American asset manager BlackRock is planning to reduce the size of its workforce by nearly 500 to ride out choppy markets.
The company, which has $7.96 trillion in assets under management at the end of the third quarter, registered decline in its equity and bond business last year.
The proposed cuts are expected to affect around 2.5% of the company’s staff across the globe, reported Bloomberg.
It marks the first set of layoffs carried out by BlackRock since 2019, leaving the total number of employees at the firm approximately 5% more than the figure a year back.
Until the end of November last year, the company’s headcount stood at around 19,900 people.
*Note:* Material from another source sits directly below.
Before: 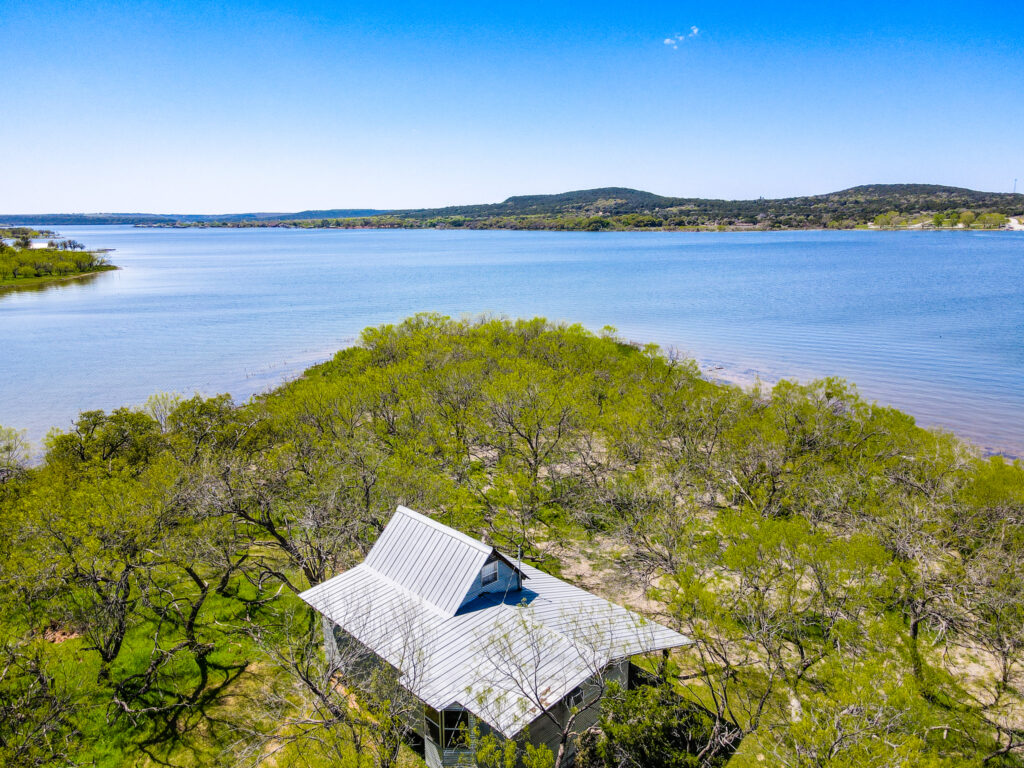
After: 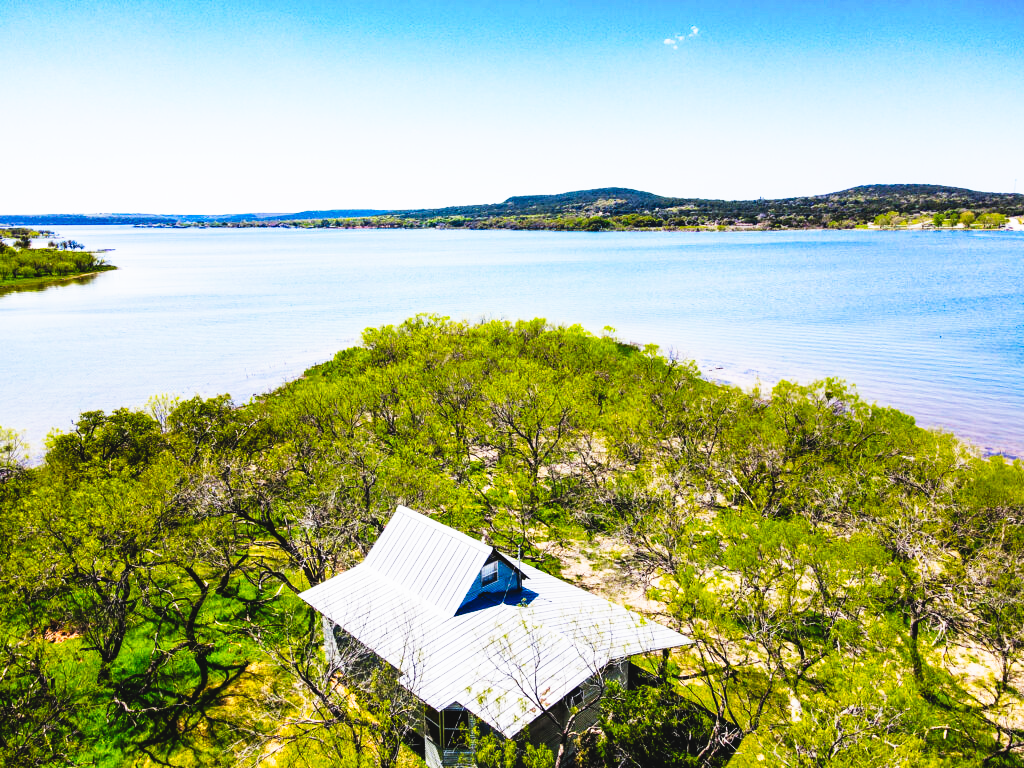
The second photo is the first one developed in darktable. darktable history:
tone curve: curves: ch0 [(0, 0) (0.003, 0.002) (0.011, 0.005) (0.025, 0.011) (0.044, 0.017) (0.069, 0.021) (0.1, 0.027) (0.136, 0.035) (0.177, 0.05) (0.224, 0.076) (0.277, 0.126) (0.335, 0.212) (0.399, 0.333) (0.468, 0.473) (0.543, 0.627) (0.623, 0.784) (0.709, 0.9) (0.801, 0.963) (0.898, 0.988) (1, 1)], preserve colors none
exposure: black level correction -0.023, exposure -0.039 EV, compensate highlight preservation false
In a memo seen by the news agency, BlackRock CEO Larry Fink and president Rob Kapito said: “The uncertainty around us makes it more important than ever that we stay ahead of changes in the market and focus on delivering for our clients.”
The company did not provide details about the branches that will be mostly impacted by the cuts.
Fink and Kapito added that they would try to “manage expenses prudently” and make investment in cost-effective manners.
The latest development comes at a time when several Wall Street firms pausing new recruitments and axing jobs in the midst of growing economic concern and the fear of a recession.
American banking giant Goldman Sachs Group has already begun the process of cutting around 3,200 jobs across its global locations, reported BBC. The reductions represent around 6.5% of the bank’s total staff, including employees based in the UK.